> _READING TEXT_
>>>
# Project: Sentiment Classification
- Make a model to determine whether a tweet positive or negative

### Step 1: Import the libraries

In [None]:
import nltk
import string
from nltk.tag import pos_tag
from nltk.stem.wordnet import WordNetLemmatizer
from nltk import classify
from nltk.corpus import stopwords
from nltk import NaiveBayesClassifier
from random import shuffle

### Step 2: Download the sample tweets
- Execute the following cell

In [None]:
nltk.download('twitter_samples')
nltk.download('averaged_perceptron_tagger')
nltk.download('wordnet')
nltk.download('stopwords')
nltk.download('punkt')

### Step 3: The tweets
- Get the positive and negative tweets.
    - HINT: You access the positive tweets by: **nltk.corpus.twitter_samples.strings('positive_tweets.json')**
    - HINT: Similarly for the negative tweets.
- Notice: There is also tweets with no sentiment - we will ignore them in this project
- Check a few tweets

### Step 4: Tokenize the tweets
- You get the tokenized tweets as follows:
    - **nltk.corpus.twitter_samples.tokenized('positive_tweets.json')**
    - Simlarly for **negative_tweets**
- Why tokenize?
    - To make processing easier
- Check a few tweets (tokenized)

### Step 5: Remove noise from data
- The following tokens do not add value in our analysis
    - Twitter usernames (starting with @)
    - Hyperlinks (starting with http:// or https://)
    - Punctuation and special characters
        - HINT: if word in **string.punctuation**
    - Numeric values only
        - HINT: use **.isnumeric()**
    - If word is a stopword ([wiki](https://en.wikipedia.org/wiki/Stop_word))
        - HINT: Check if lower case word is in **stopwords.words('english')**
- To simplify createa a helper function **is_clean** to check for the above
- Create another helper function **clean_tokens**
    - The function takes **tokens** (a list of tokens) as input
    - Then returns a list of tokens, where **is_clean** has been used to filter
    - Also, let's lowercase it all
        - HINT: Use **lower()**
- Finally, use list comprehension on the lists of positive and negative tweets where **clean_tokens** is applied on each element (tokens).
<<<
> _STUDY MATERIAL_
>>>
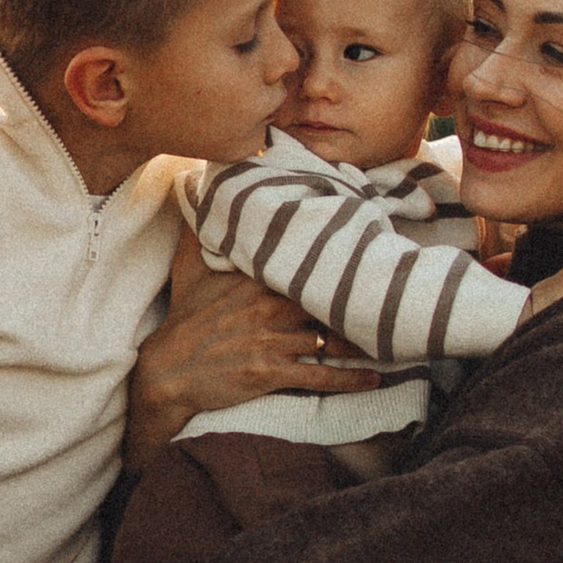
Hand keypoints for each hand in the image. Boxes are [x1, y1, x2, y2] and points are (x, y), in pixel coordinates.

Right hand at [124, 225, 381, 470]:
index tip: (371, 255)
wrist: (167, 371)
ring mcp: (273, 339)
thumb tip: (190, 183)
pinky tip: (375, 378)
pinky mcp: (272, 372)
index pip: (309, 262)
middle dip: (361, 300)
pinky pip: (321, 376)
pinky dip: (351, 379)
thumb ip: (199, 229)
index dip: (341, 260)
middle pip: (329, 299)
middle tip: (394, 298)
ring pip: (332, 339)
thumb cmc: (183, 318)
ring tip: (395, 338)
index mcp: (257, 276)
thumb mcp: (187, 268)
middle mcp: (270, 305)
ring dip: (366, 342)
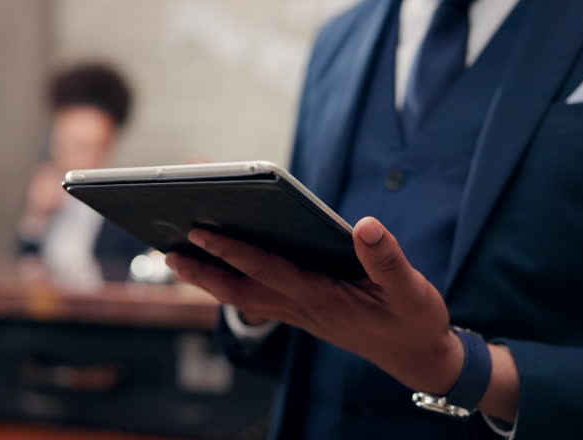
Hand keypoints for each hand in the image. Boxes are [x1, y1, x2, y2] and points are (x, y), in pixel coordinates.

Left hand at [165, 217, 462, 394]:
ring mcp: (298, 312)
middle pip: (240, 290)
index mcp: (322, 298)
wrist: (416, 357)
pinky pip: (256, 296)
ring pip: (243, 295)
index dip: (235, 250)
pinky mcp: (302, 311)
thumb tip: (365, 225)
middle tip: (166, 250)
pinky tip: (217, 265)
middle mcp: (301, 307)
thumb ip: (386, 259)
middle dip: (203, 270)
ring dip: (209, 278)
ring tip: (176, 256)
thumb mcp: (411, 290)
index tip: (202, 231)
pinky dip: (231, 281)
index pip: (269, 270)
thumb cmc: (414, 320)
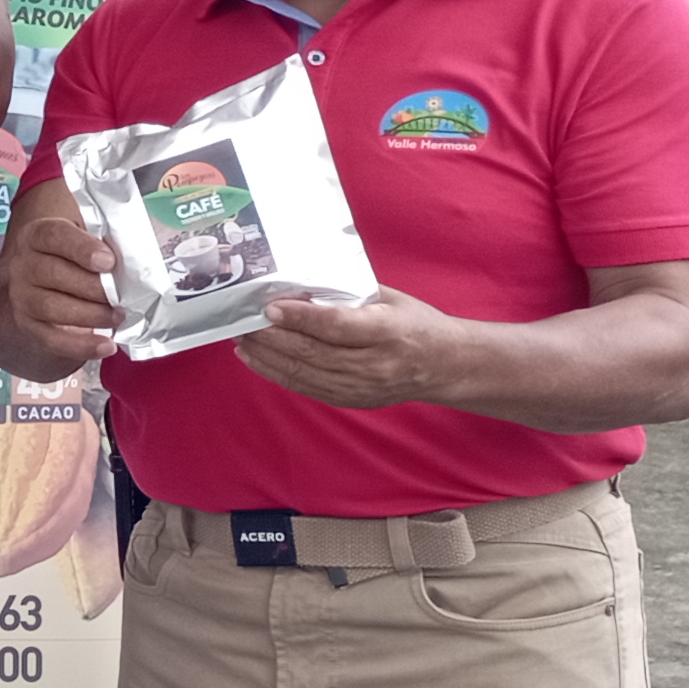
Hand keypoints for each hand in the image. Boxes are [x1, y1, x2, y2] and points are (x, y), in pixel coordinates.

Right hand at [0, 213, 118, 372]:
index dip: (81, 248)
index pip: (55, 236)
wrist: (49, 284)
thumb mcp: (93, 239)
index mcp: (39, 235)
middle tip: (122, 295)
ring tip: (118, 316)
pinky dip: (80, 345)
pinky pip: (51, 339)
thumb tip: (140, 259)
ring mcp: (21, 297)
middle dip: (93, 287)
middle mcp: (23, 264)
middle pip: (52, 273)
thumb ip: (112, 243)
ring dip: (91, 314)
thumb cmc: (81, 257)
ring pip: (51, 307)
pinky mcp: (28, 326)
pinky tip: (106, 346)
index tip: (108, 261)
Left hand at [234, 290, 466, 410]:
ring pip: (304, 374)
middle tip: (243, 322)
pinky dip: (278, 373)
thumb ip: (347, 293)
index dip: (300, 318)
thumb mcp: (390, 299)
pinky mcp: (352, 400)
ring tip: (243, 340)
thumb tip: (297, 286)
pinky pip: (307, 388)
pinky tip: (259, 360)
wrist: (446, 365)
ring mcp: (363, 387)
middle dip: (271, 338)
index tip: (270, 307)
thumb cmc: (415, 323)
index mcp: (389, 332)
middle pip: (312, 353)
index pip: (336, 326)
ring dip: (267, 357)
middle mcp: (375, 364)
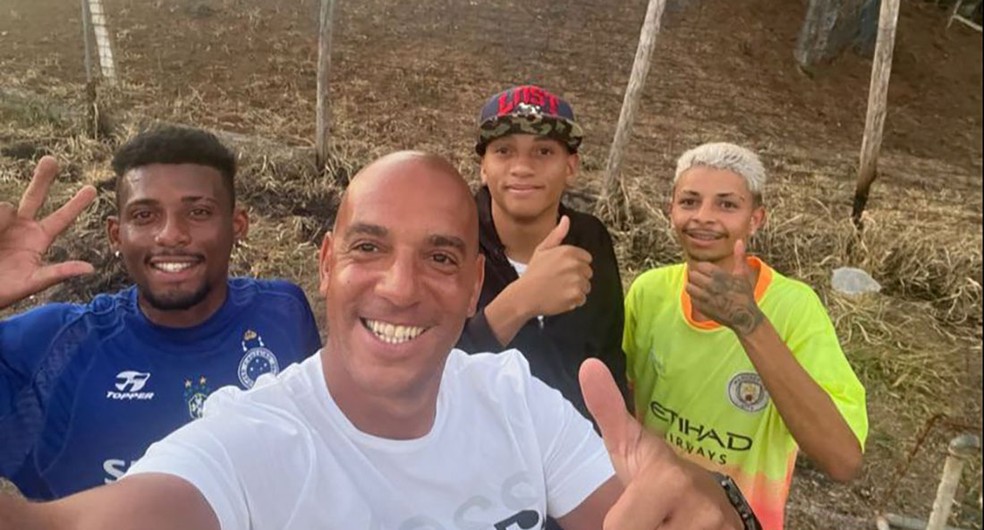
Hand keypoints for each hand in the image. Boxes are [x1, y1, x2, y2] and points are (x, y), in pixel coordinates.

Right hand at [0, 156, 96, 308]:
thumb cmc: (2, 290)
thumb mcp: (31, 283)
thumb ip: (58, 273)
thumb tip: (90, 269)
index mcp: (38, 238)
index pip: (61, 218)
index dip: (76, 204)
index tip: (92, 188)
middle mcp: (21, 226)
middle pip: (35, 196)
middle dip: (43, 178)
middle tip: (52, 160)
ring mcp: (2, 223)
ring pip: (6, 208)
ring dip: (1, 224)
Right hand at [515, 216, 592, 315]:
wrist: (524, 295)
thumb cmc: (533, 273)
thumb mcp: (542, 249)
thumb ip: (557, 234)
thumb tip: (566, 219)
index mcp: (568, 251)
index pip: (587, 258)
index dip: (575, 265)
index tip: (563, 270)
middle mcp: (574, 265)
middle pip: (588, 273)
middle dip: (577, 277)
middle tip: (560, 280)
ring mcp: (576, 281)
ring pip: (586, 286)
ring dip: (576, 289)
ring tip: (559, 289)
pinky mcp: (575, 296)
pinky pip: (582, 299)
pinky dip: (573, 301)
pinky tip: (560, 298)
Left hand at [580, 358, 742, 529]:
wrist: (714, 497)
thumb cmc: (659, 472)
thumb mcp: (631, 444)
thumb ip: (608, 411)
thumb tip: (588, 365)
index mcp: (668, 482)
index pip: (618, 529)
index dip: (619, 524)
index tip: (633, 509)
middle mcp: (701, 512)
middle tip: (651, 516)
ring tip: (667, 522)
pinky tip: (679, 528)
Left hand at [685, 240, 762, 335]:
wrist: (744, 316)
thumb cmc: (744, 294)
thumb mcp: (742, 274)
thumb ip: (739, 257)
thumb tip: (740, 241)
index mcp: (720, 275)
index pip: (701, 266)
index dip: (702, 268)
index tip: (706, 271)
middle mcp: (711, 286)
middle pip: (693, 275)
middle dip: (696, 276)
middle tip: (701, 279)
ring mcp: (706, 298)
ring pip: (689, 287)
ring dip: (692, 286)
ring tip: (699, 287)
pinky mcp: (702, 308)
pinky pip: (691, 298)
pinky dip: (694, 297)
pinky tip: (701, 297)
<<<
> _STUDY QUESTIONS_
1 – Reproduce the passage of the sentiment classification text starting at "- Notice: There" and ending at "few tweets (tokenized)".
2 – Answer these questions from the sentiment classification text:
(a) Which tweets does the project say it will ignore?
(b) What reason is given for tokenizing the tweets?
(c) What character do Twitter usernames start with?

> _RESULTS IN ORDER_
1 –
- Notice: There is also tweets with no sentiment - we will ignore them in this project
- Check a few tweets

### Step 4: Tokenize the tweets
- You get the tokenized tweets as follows:
    - **nltk.corpus.twitter_samples.tokenized('positive_tweets.json')**
    - Simlarly for **negative_tweets**
- Why tokenize?
    - To make processing easier
- Check a few tweets (tokenized)

2 –
(a) Tweets with no sentiment.
(b) To make processing easier.
(c) @